Perfecting your art…or tweet?

I have the immense privilege this week of working with Royal Acdemy of Music students on a project which is making conducting accessible to people with disabilities with James Rose.

Part of my role is updating social media in real time, across James’ accounts on Twitter, instagram and Facebook.

I asked the musicians during a break if they could retweet, like etc. our posts, as well as writing their own posts using the hashtag #jroseconducts.

To my amazement, these millennials don’t use social media. One said she used Facebook to stay in touch with her family and one said she had a Twitter account and never used it.

It struck me that these students spent a lot of time rehearsing – we are together for four hours each day and this project is on top of their normal workloads. Everywhere you go in the Academy there are people practicing, going over the same phrase time and time again, even when I left at 9pm there was still music resounding throughout the building.

Maybe all that time that they could spend on social media they spend perfecting their art instead.

Alexandra Franzen (a favourite business writer) makes her thoughts about social media quite clear here and here and says at the end of her life:

I will calculate all of the minutes that I spent coming up with thousands upon thousands of tweets — thinking about those tweets, typing those tweets, editing those tweets, publishing those tweets, tracking to see who “liked” and “re-tweeted” my tweets, and then re-sharing my witticisms on various other platforms — and I would probably come to the grim conclusion that it was somewhere in the realm of 1.8 million minutes spent on Twitter, alone.

I go through phases of getting highly involved with social media, around the April Love 2016 project for example, and I am currently enjoying Instagram and the various photography and poetry communities I am finding on there.

Howver, I really notice on Sundays how much more relaxed I am and I think a big part of this is I don’t use social media or the internet on a Sunday.
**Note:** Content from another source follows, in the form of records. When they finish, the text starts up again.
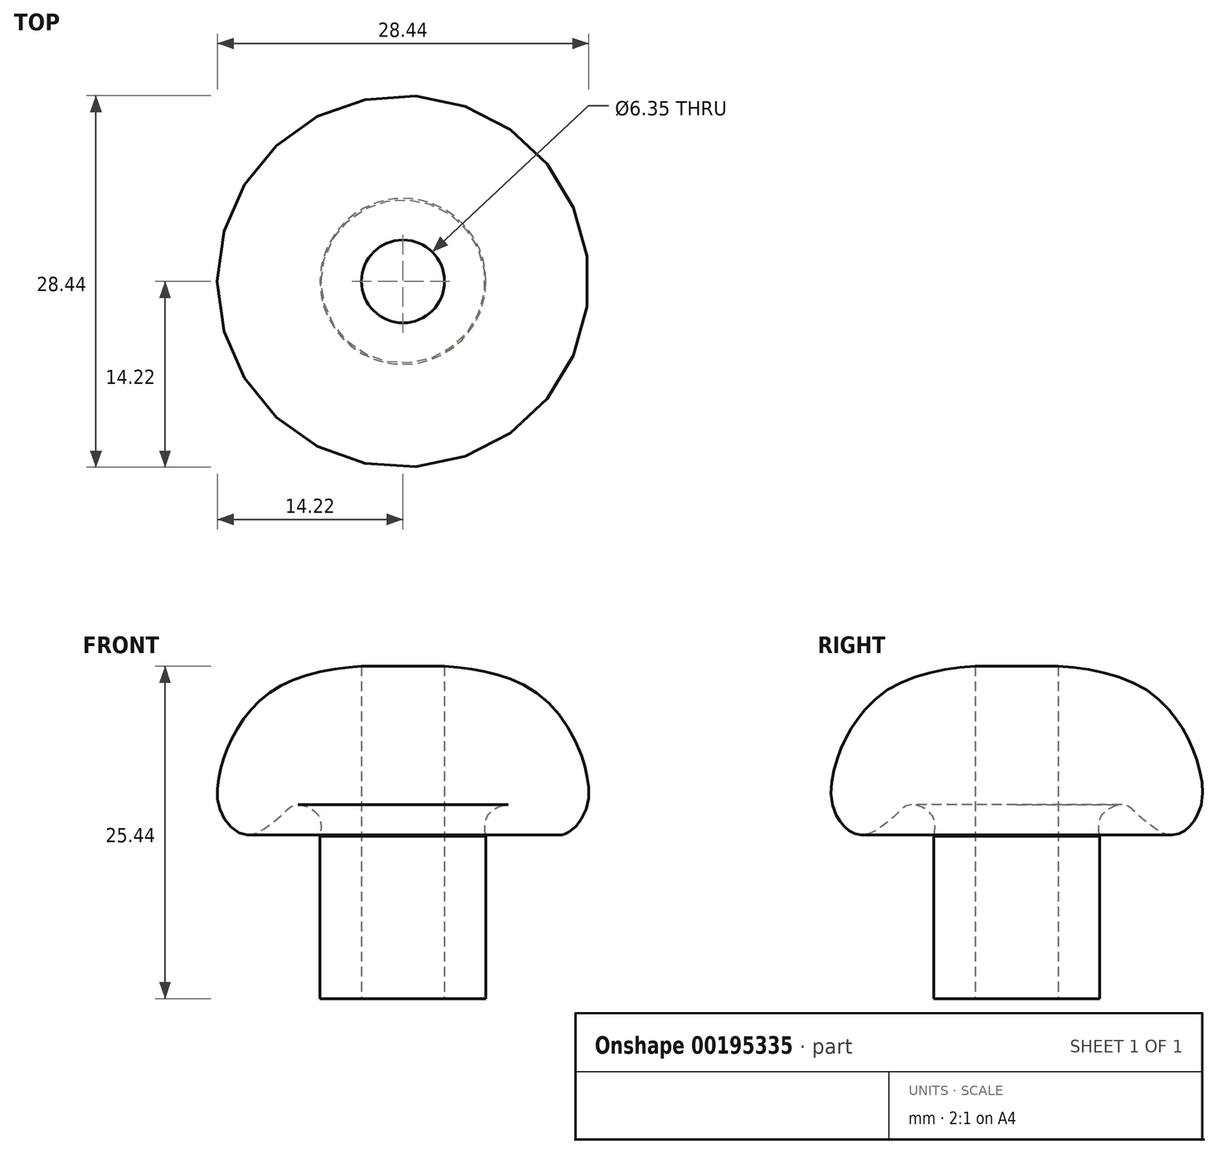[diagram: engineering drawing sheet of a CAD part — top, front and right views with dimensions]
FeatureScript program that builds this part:
annotation { "Feature Type Name" : "Feature", "Feature Type Description" : "" }
export const myFeature = defineFeature(function(context is Context, id is Id, definition is map)
    precondition{}
    {
        {
            var Q0;
            Q0=qCreatedBy(makeId("Front.planeOp"),FACE);
            var sketch = newSketch(context, id + "F0", { "sketchPlane" : qUnion([Q0])});
            skLineSegment(sketch, "E0.bottom", {"start": v(0, 0) * mm, "end": v(-6.35, 0) * mm});
            skLineSegment(sketch, "E0.left", {"start": v(0, 0) * mm, "end": v(0, 12.7) * mm});
            skLineSegment(sketch, "E0.right", {"start": v(-6.35, 0) * mm, "end": v(-6.35, 12.42) * mm});
            skLineSegment(sketch, "E1", {"start": v(0, 25.4) * mm, "end": v(0, 12.7) * mm});
            skFitSpline(sketch, "E2", {"points": [v(0, 25.4) * mm, v(-3.84, 25.4) * mm, v(-9.48, 23.9) * mm, v(-12.65, 20.72) * mm, v(-13.98, 17.55) * mm, v(-13.98, 14.37) * mm, v(-12, 12.52) * mm, v(-10.01, 13.45) * mm, v(-9.22, 14.1) * mm, v(-8.42, 14.77) * mm, v(-7.24, 14.64) * mm, v(-6.37, 13.77) * mm, v(-6.35, 12.42) * mm], "startDerivative": vector(-31.36, 1.22) * mm, "endDerivative": vector(-4.2, -22.44) * mm});
            skSolve(sketch);
        }
        {
            var Q0;
            Q0 = qSketchRegion(id + "F0", true);
            var Q1;
            Q1=sQuery(id+"F0.wireOp",EDGE,"E0.left");
            revolve(context, id + "F1", {"entities" : qUnion([Q0]), "axis" : qUnion([Q1]), "revolveType" : RevolveType.FULL});
        }
        {
            var Q0;
            Q0=makeQuery(id+"F1.opRevolve","SWEPT_FACE",FACE,{"disambiguationData":[OSD([sQuery(id+"F0.wireOp",EDGE,"E0.bottom")])]});
            var sketch = newSketch(context, id + "F2", { "sketchPlane" : qUnion([Q0])});
            skCircle(sketch, "E3", {"center": v(0, 0) * mm, "radius": 3.17 * mm});
            skSolve(sketch);
        }
        {
            var Q0;
            Q0 = qSketchRegion(id + "F2", true);
            extrude(context, id + "F3", {"entities" : qUnion([Q0]), "operationType" : NewBodyOperationType.REMOVE, "oppositeDirection" : true, "depth" : 50.8 * mm});
        }
    });
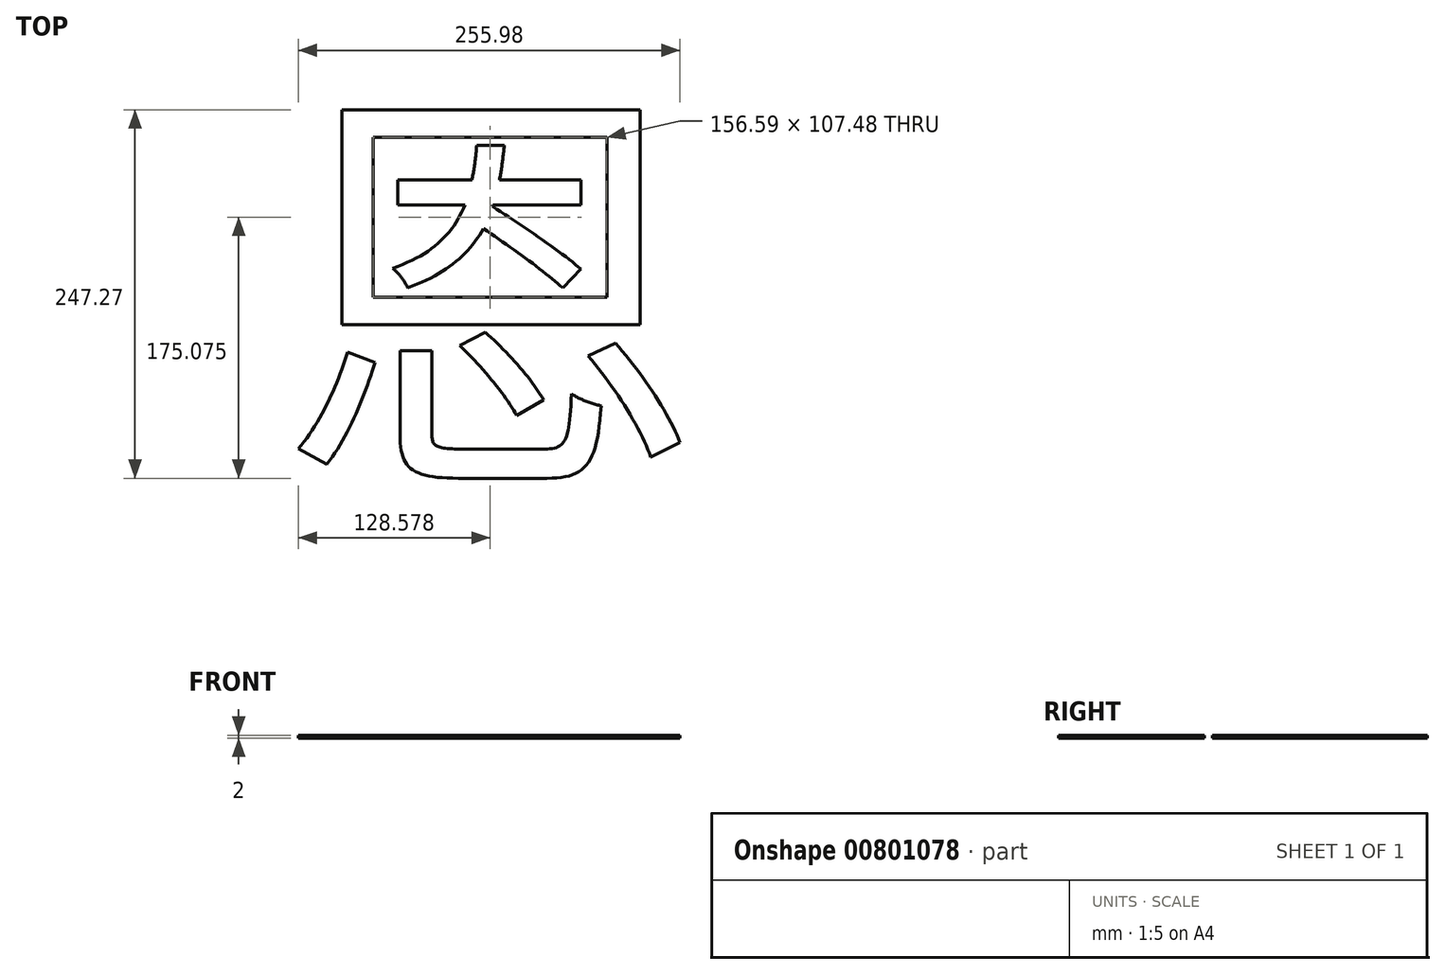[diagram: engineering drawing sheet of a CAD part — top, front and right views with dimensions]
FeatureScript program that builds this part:
annotation { "Feature Type Name" : "Feature", "Feature Type Description" : "" }
export const myFeature = defineFeature(function(context is Context, id is Id, definition is map)
    precondition{}
    {
        {
            var Q0;
            Q0=qCreatedBy(makeId("Top.planeOp"),FACE);
            var sketch = newSketch(context, id + "F0", { "sketchPlane" : qUnion([Q0])});
            skText(sketch, "E0", { "text": "恩", "fontName": "NotoSansCJKtc-Regular.otf"});
            const initialGuessF0  = {"E0": [0, 0, 1, 0, 0.208]};
            skSetInitialGuess(sketch, initialGuessF0);
            skSolve(sketch);
        }
        {
            var Q0;
            Q0 = qSketchRegion(id + "F0", true);
            var Q1;
            Q1=makeQuery(id+"F0.imprint","IMPRINT",FACE,{"disambiguationData":[TD([[makeQuery(id+"F0.imprint","IMPRINT",EDGE,{"derivedFrom":sQuery(id+"F0.wireOp",EDGE,"E0.sketch_text.stroke-0")}),1.0]])]});
            extrude(context, id + "F1", {"entities" : qUnion([Q0, Q1]), "depth" : 2 * mm, "offsetDistance" : 25.4 * mm});
        }
    });
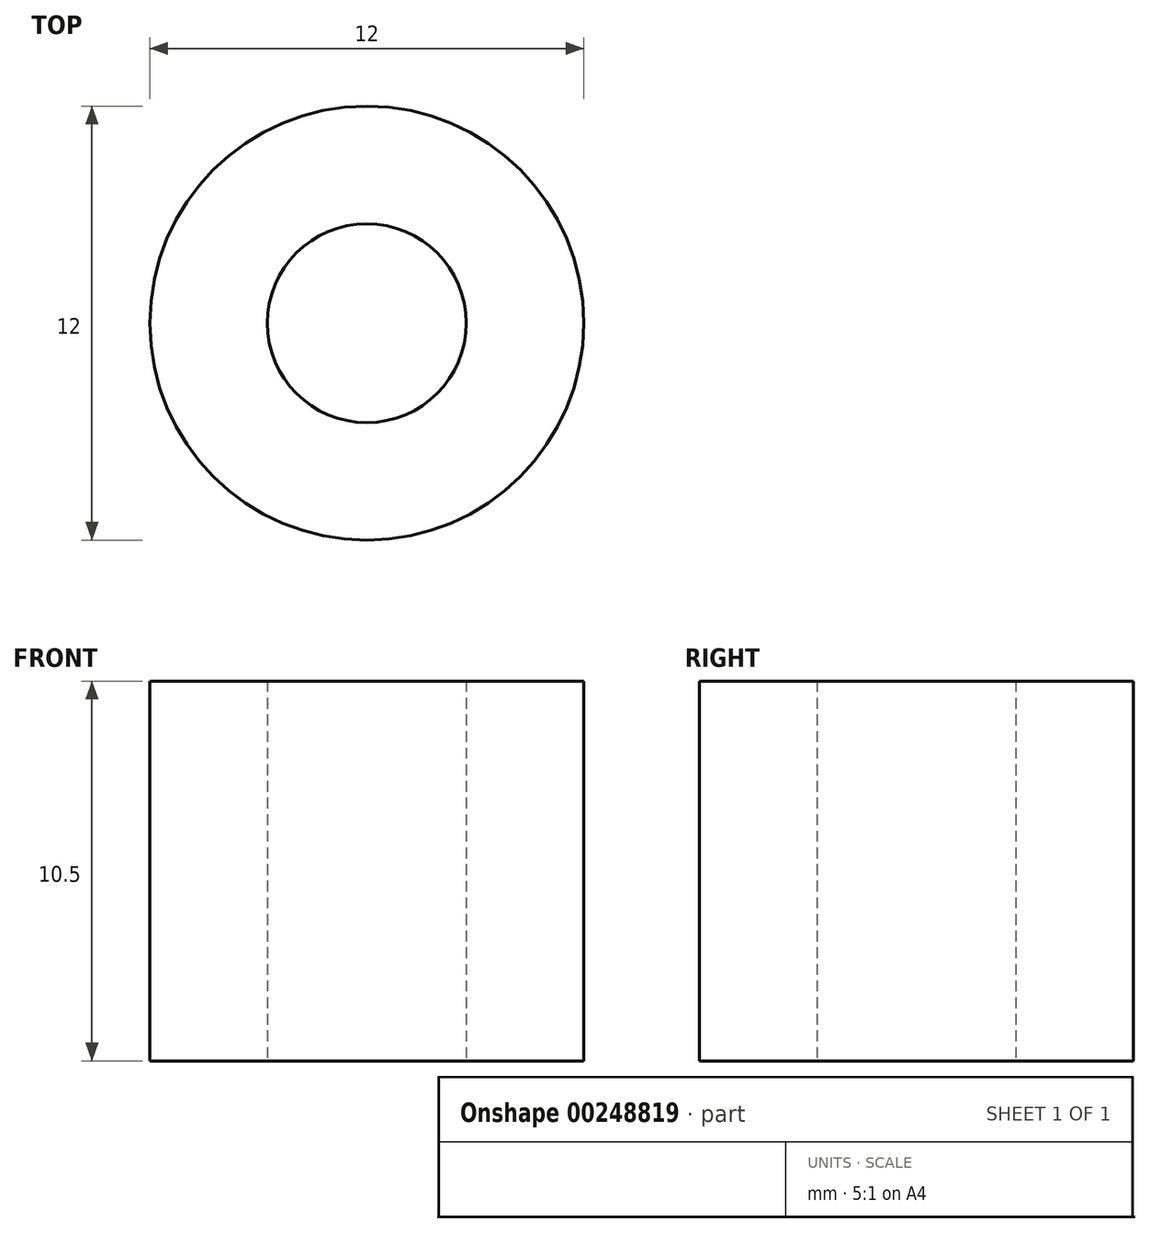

I may expand this to Saturdays too.

On the other hand, it seems like if you want to make it these days social media is the only way to do it.

Most of my favourite authors aren’t really on social media -Neil Gaiman is a notable example, but he uses it as and when he wants to.

I guess, as with everything, the middle path is the way ahead. I can use Instagram and not get obsessed with it, in fact, after this project I might well take all social media off phone again.

What about you? What is your relationship with social media?


  1. I never use Facebook, Twitter, not Instagram, because I do not find them safe to use. I would never think of posting photos of myself in the Internet, because it can be very dangerous. I use google and linkedin, because I have heard that they were safe fine to use.